Actions to take:
1. According to the article on MERS and foreclosures, what share of the mortgages bundled to back the securities did not meet stated quality?
2. Return the passage of the MERS article between "As I predicted" and "the way to go.", inclusive, copied exactly.

Source document:
As I predicted two weeks ago, MERS would be dead within weeks. Robert Grossman has driven the final stake through its black heart. The half of America’s homeowners whose mortgages are registered at MERS have been handed a “get out of jail free” card. Wall Street has no right to foreclose on their property. The tide has turned. It won’t be easy, but homeowners in those states with judicial foreclosures now have Robert Grossman on their side. Those in the other states (just over half) will have a tougher time because they can lose their home before they ever get to court. But the law is still on their side — foreclosure by members of MERS is theft — so class action lawsuits may be the way to go.
MERS is dead, but can the banks survive? There are two separate issues. First, there are the “reps and warranties” given by the mortgage securitizers (Wall Street investment banks) to the investors (pension funds, GSEs, PIMCO, and so on). We now know that a quarter to a third of the mortgages bundled to serve as backing for the securities did not meet stated quality. Worse, we also know that the banks knew this — they hired third parties to undertake “due diligence” to check quality. This was not done to protect the investors, rather, the purpose was to strengthen the bargaining position of the securitizers, who were able to reduce the prices paid for the mortgages. Now, the investors are suing the banks for restitution–forcing them to cover the losses and buy-back the bad mortgages at original price. To add insult to injury, even the NYFed is suing them. That is a lot like having your parents sue you for their inadequate parental oversight of your behavior.

Input data:

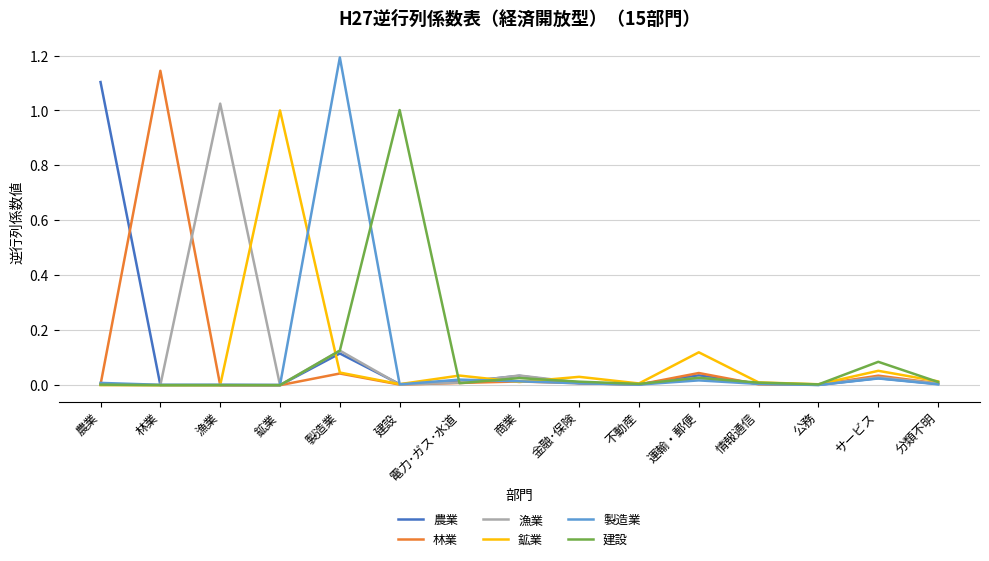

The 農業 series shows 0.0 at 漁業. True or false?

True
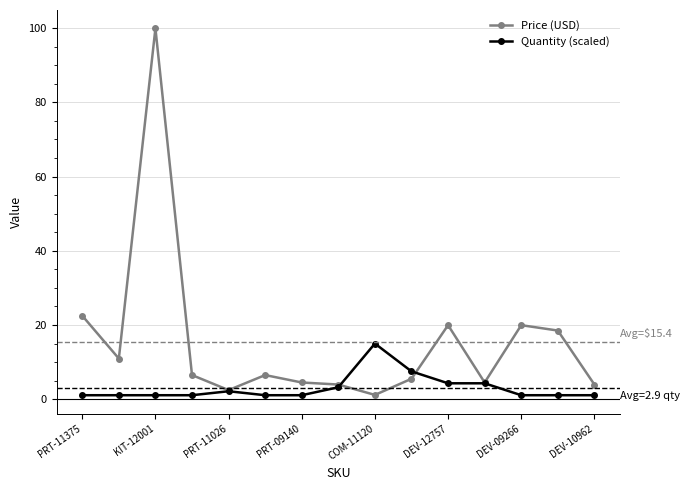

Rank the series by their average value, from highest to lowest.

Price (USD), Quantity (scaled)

Written answers:
1. A quarter to a third of them.

2.
As I predicted two weeks ago, MERS would be dead within weeks. Robert Grossman has driven the final stake through its black heart. The half of America’s homeowners whose mortgages are registered at MERS have been handed a “get out of jail free” card. Wall Street has no right to foreclose on their property. The tide has turned. It won’t be easy, but homeowners in those states with judicial foreclosures now have Robert Grossman on their side. Those in the other states (just over half) will have a tougher time because they can lose their home before they ever get to court. But the law is still on their side — foreclosure by members of MERS is theft — so class action lawsuits may be the way to go.